2016, la jeunesse au pouvoir


Karen Khachanov


Karen-Khachanov

Saison 2015 : 24 victoires, 17 défaites, 18 tournois, 1 titre sur le circuit Challenger.

19 victoires, 3 défaites, 6 tournois disputés, 3 titres sur le circuit Future.

152ème mondial en fin de saison.

De ces générations 95, 96, 97, 98, l’homme qui a fait parler de lui en premier est, aujourd’hui, celui qui est le moins réputé. Pourtant, en fin de saison 2013, à 17 ans et demi, il s’offrait, à Moscou, un quart de finale contre Ivo Karlovic, après avoir sorti Albert Ramos et surtout Janko Tipsarevic, alors 27ème mondial.

Depuis ? Il n’a pas regagné un match ATP, excepté en barrage de Coupe Davis contre le Sud Africain Dean Obrien. Trop de temps perdu pour un joueur qui avait impressionné lors de cette semaine Moscovite.

Mais l’an dernier, le chouchou de votre fidèle serviteur s’est rappelé au bon souvenir de nombre d’observateurs du tennis. Car le talent, Khachanov le respire. La comparaison avec Jiri Vesely est juste, car il possède le même gabarit, à savoir presque deux mètres et 90 kilos, et un style de jeu solide, peu flashy. Droitier, contrairement au Tchèque, il s’appuie sur une excellente première balle.

------------------------------

> [EXERCICES]
[A] Selon le texte sur Karen Khachanov, quel était son classement mondial à la fin de la saison 2015 ?
[B] Reprenez le texte sur Karen Khachanov à la suite de sa dernière phrase.

> [DONNÉES]
------------------------------

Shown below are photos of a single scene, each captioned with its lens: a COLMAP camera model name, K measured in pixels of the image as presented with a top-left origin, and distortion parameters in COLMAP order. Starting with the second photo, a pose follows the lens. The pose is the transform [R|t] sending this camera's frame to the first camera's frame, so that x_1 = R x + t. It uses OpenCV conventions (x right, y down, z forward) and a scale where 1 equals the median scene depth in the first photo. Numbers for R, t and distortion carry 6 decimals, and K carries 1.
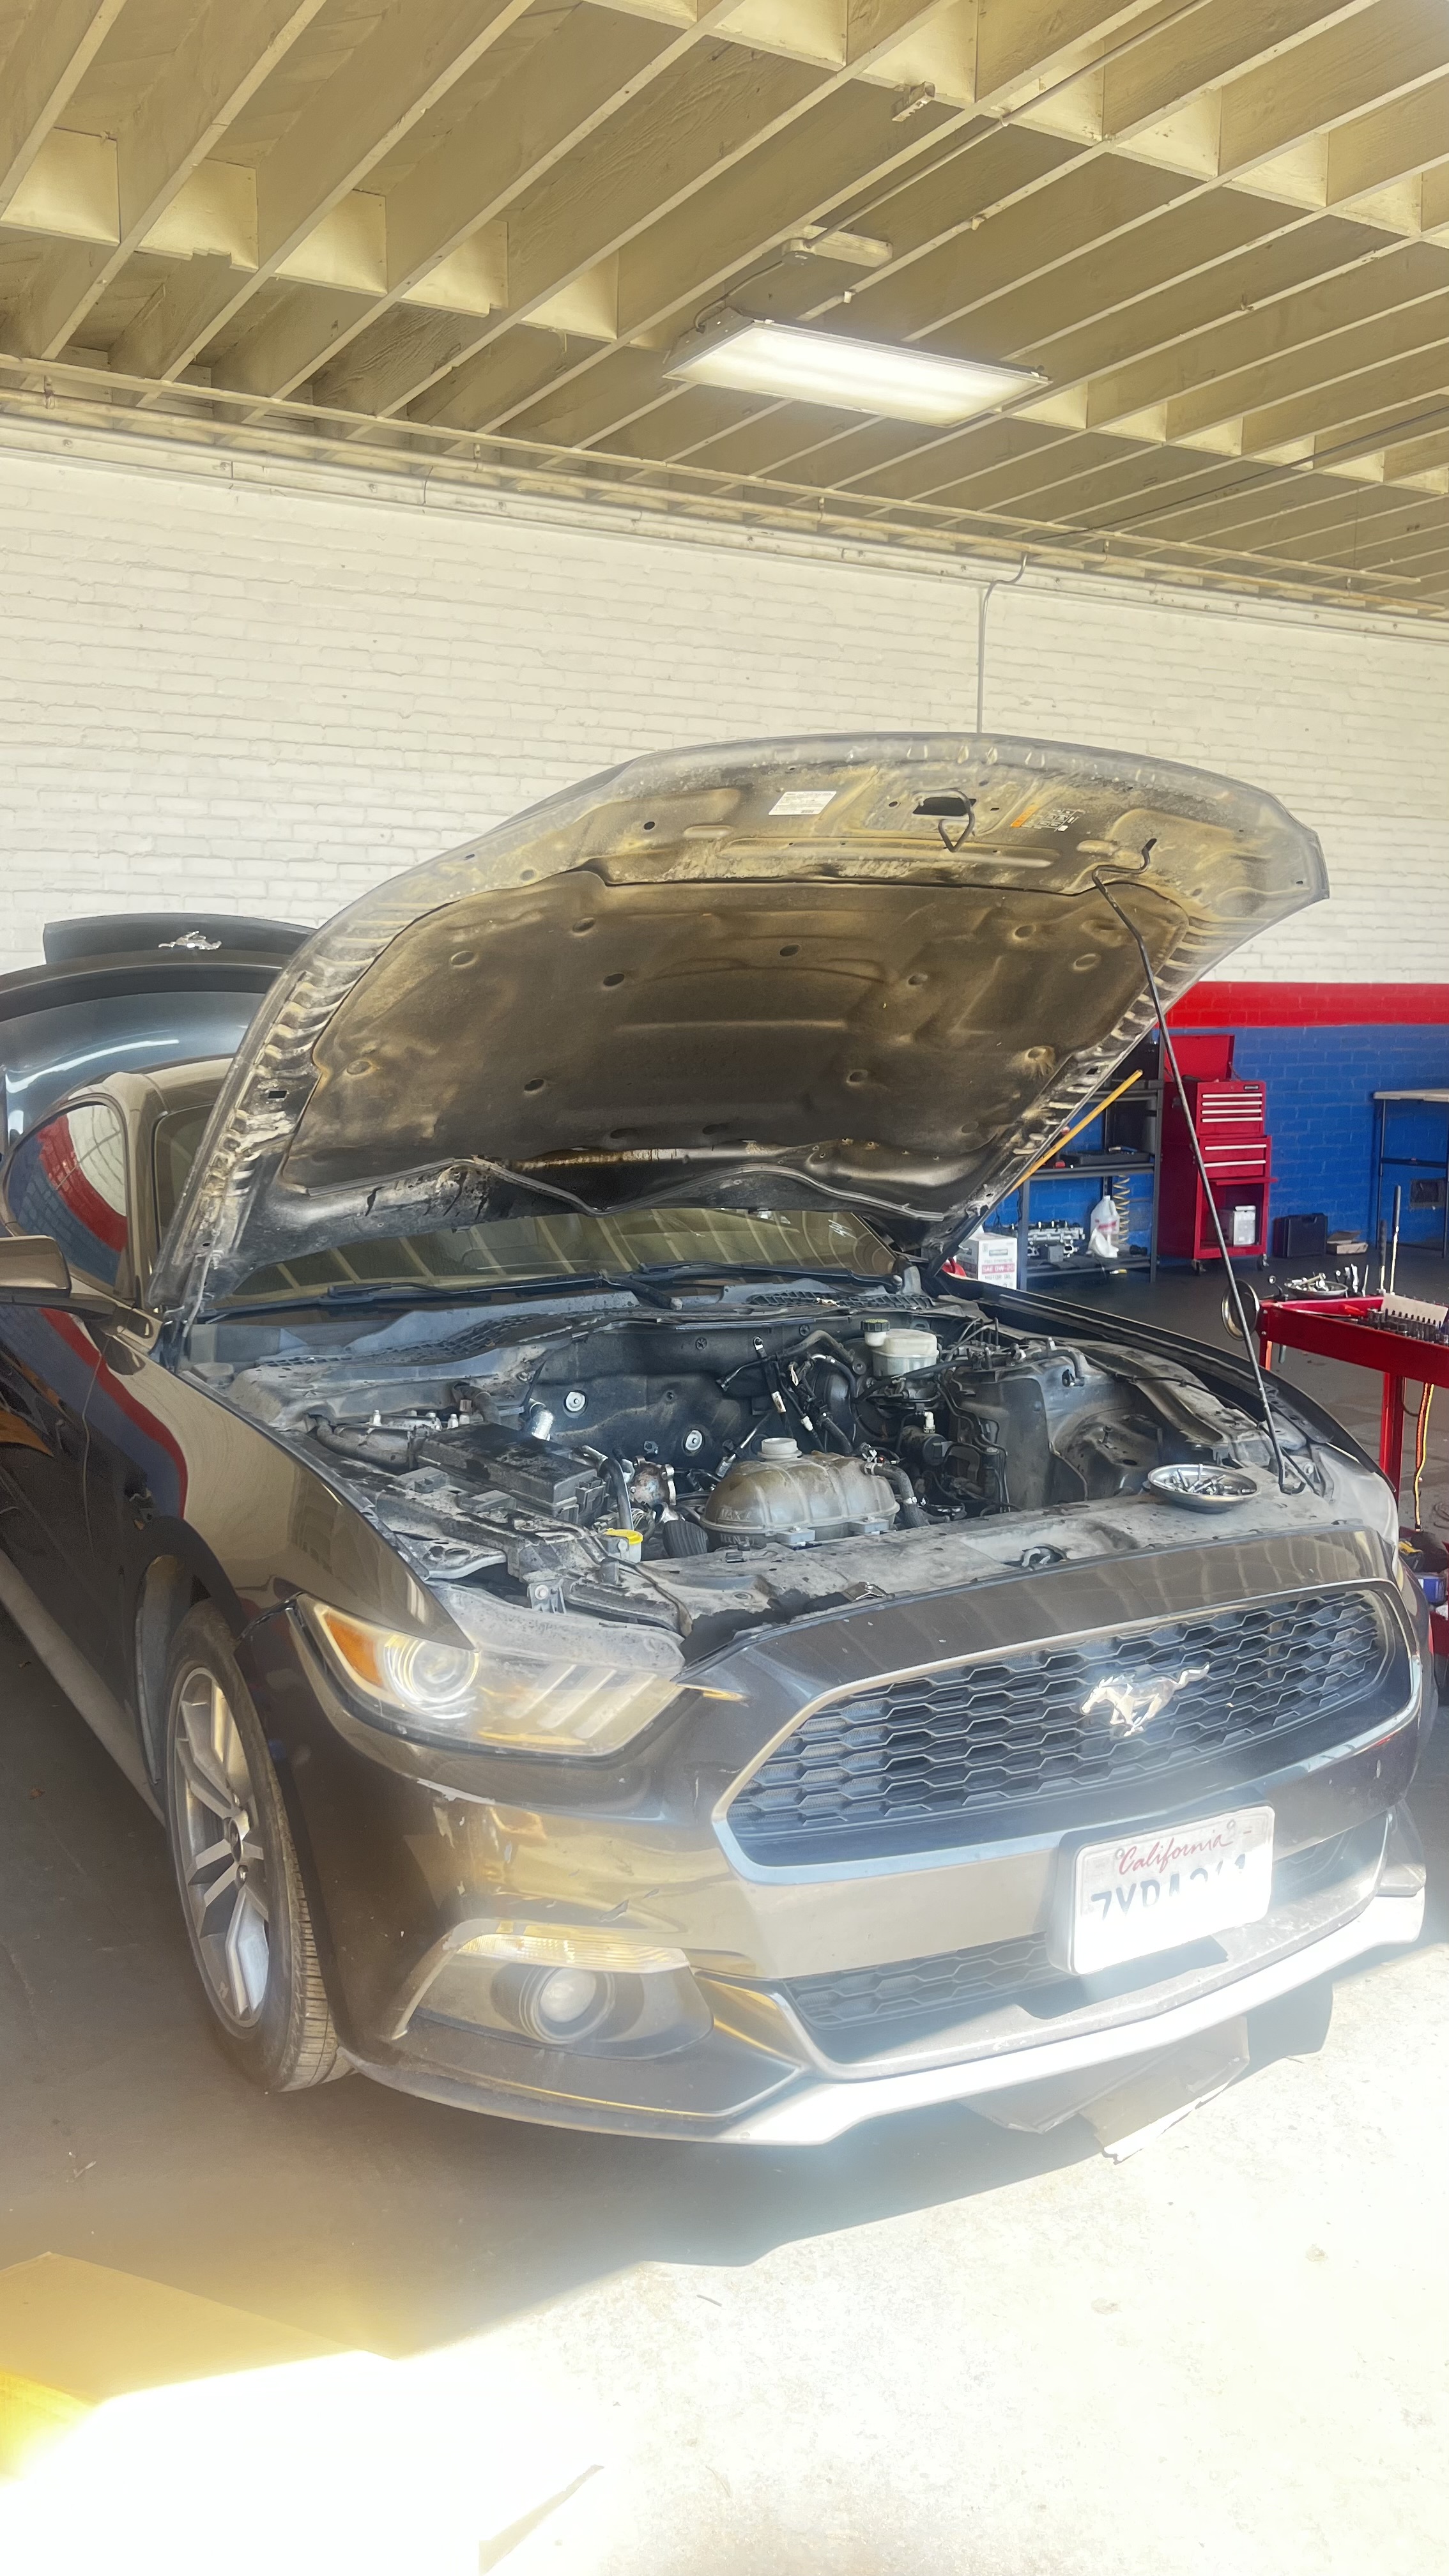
lens RADIAL K [[1946.6, 0, 724.5], [0, 1946.6, 1288.0], [0, 0, 1]] dist [0.066561, -0.105704]
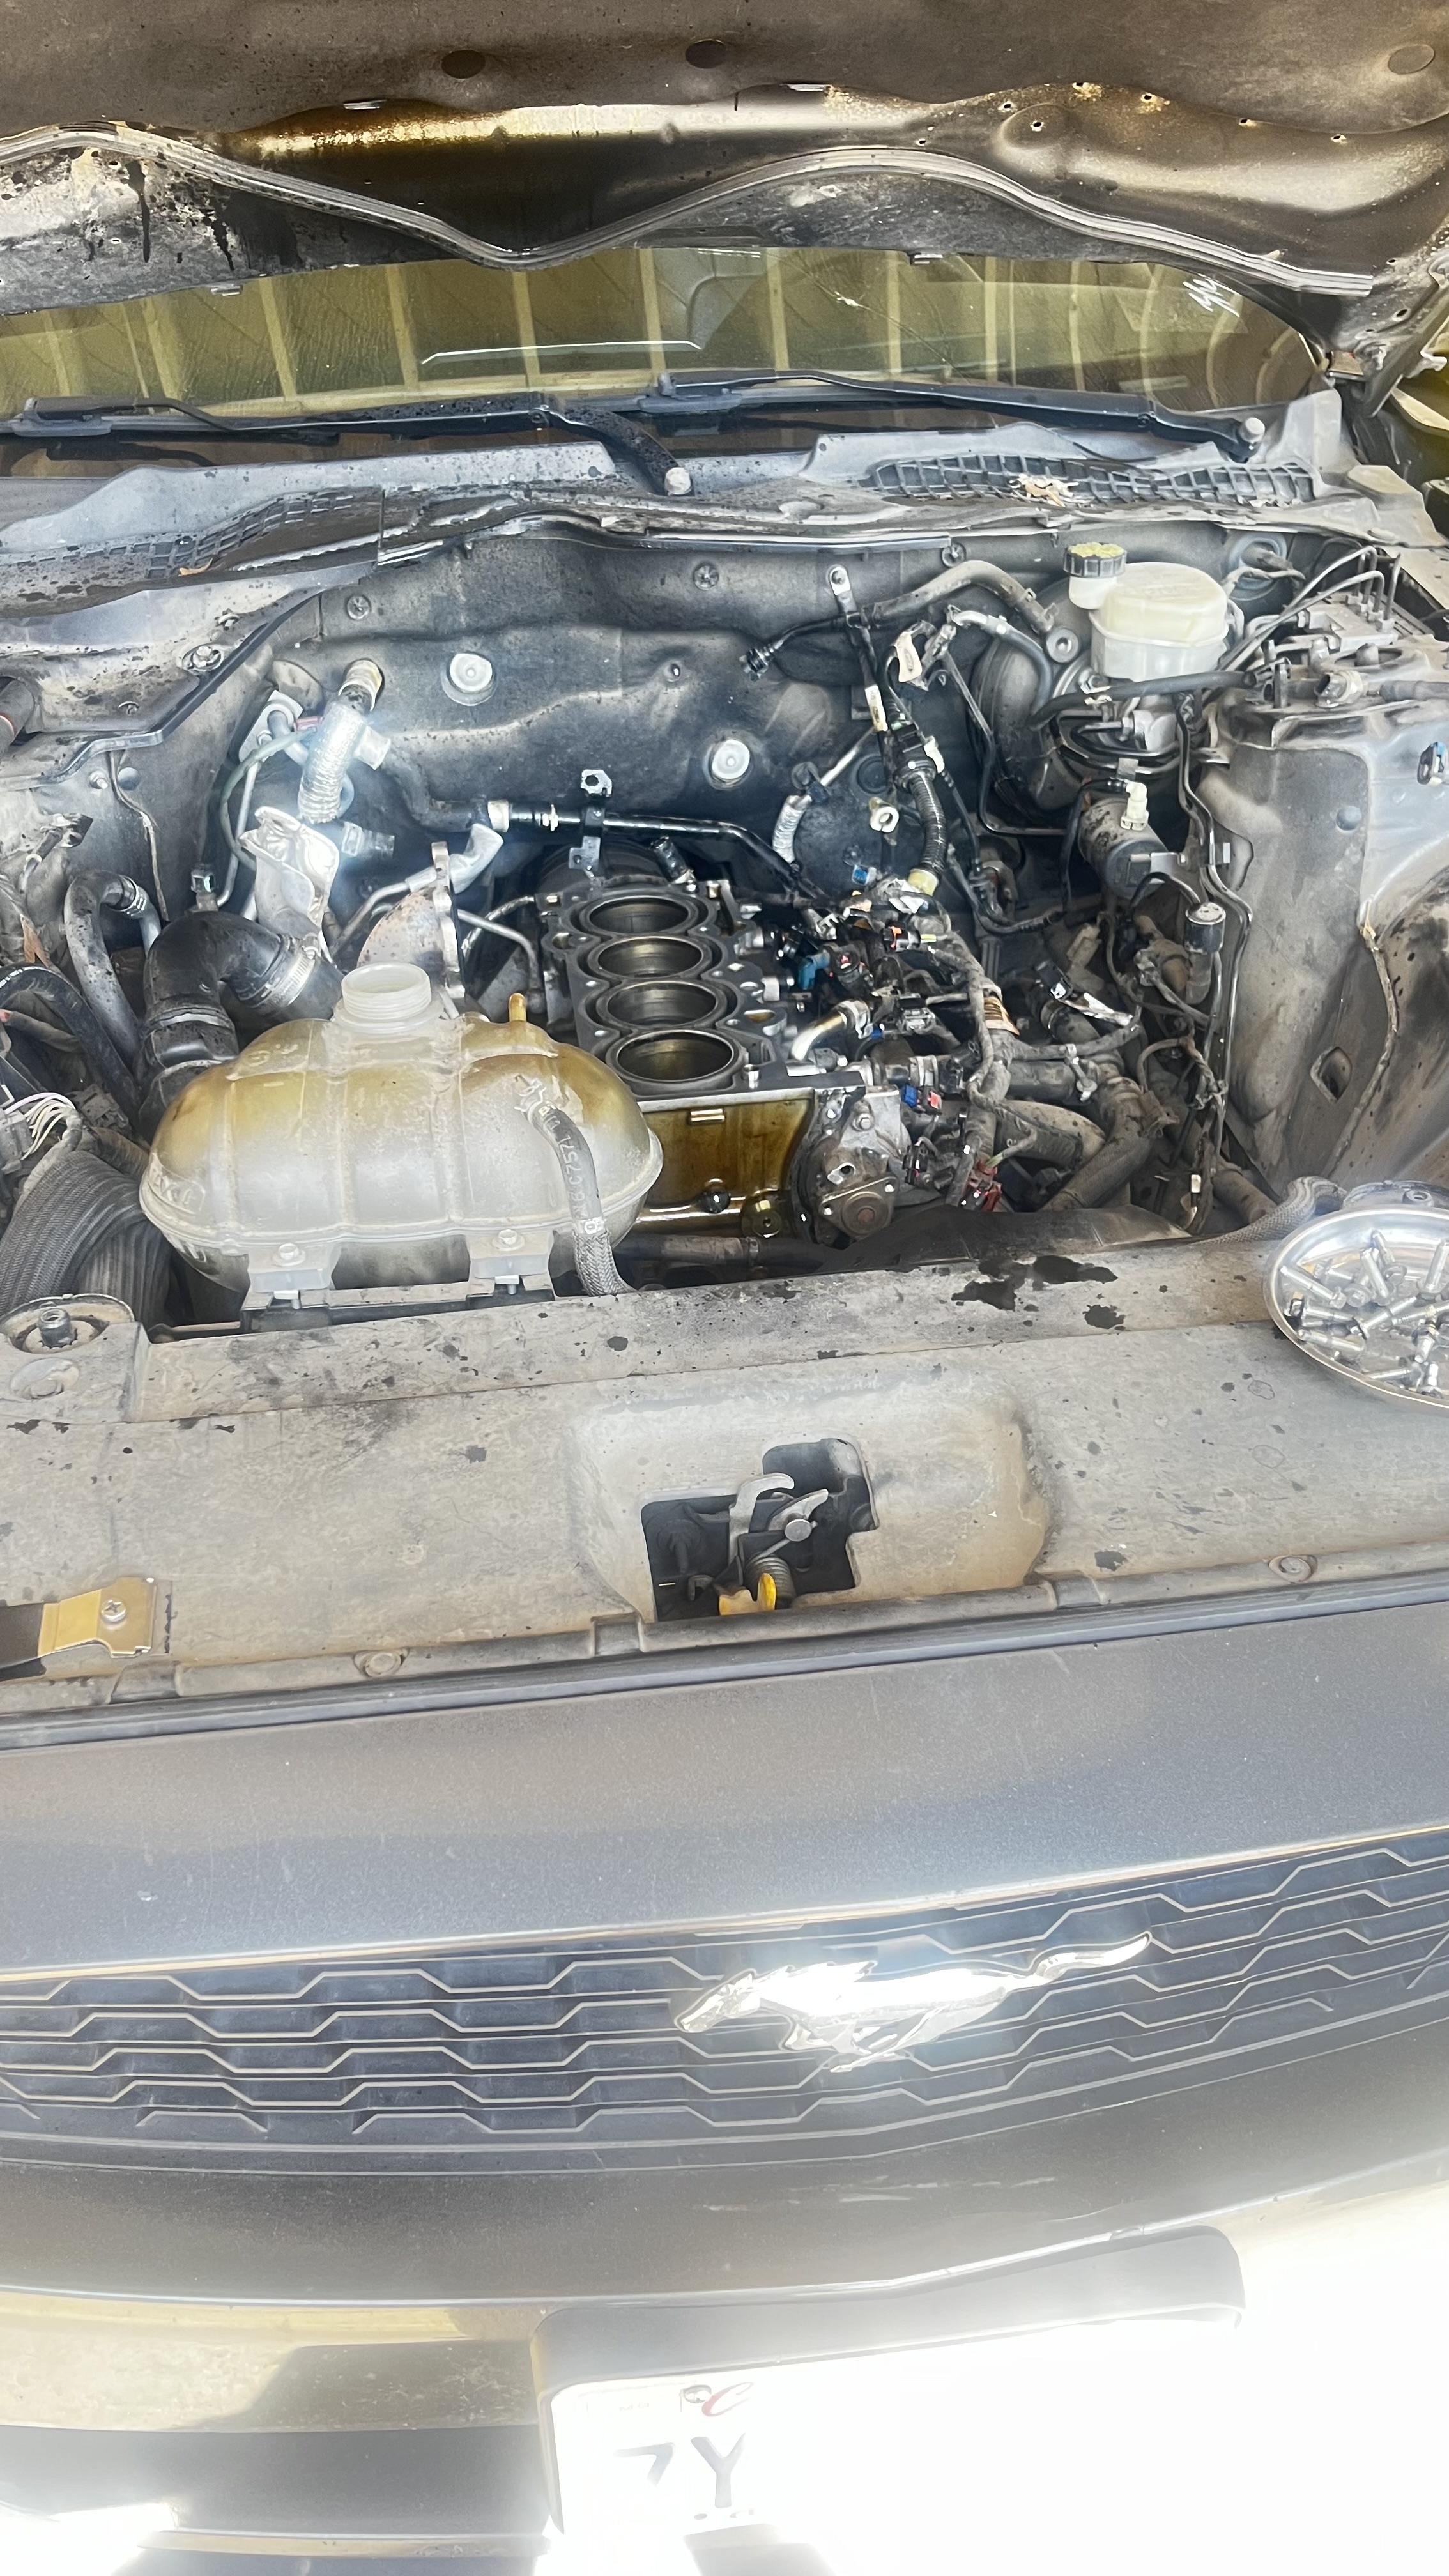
lens RADIAL K [[1946.6, 0, 724.5], [0, 1946.6, 1288.0], [0, 0, 1]] dist [0.066561, -0.105704]
pose [[0.922709, 0.213117, -0.321230, 0.185940], [-0.037413, 0.878862, 0.475606, -0.047741], [0.383677, -0.426828, 0.818908, 0.520341]]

------------------------------

> [RÉPONSES ATTENDUES]
[A] Il était 152ème mondial.

[B]
En 2015, il a gagné 220 places à l’ATP, pour enfin s’éloigner des tournois Future que les jeunes joueurs essayent de pratiquer le moins souvent possible. Vainqueur de trois des six futures auxquels il a participé en 2015, il a largement gagné le droit de les quitter.

En Challenger, il a montré qu’il avait le niveau, en battant des habitués du grand circuit, comme Ilhan, Bemelmans, Marchenko, Ward, Dodig et surtout vainqueur, en finale du Challenger d’Instanbul, de Sergiy Stakhovsky, 53ème mondial à l’époque et qui peut se targuer d’être l’homme qui a stoppé la série de 36 quarts de finale de suite en Grand Chelem de Roger Federer.

Ce qu’on peut lui souhaiter, en 2016 ? Une victoire sur le circuit ATP, qui devrait, sans aucun doute, arriver. Histoire d’entériner pour de bon les souvenirs chimériques d’une semaine d’Automne 2013.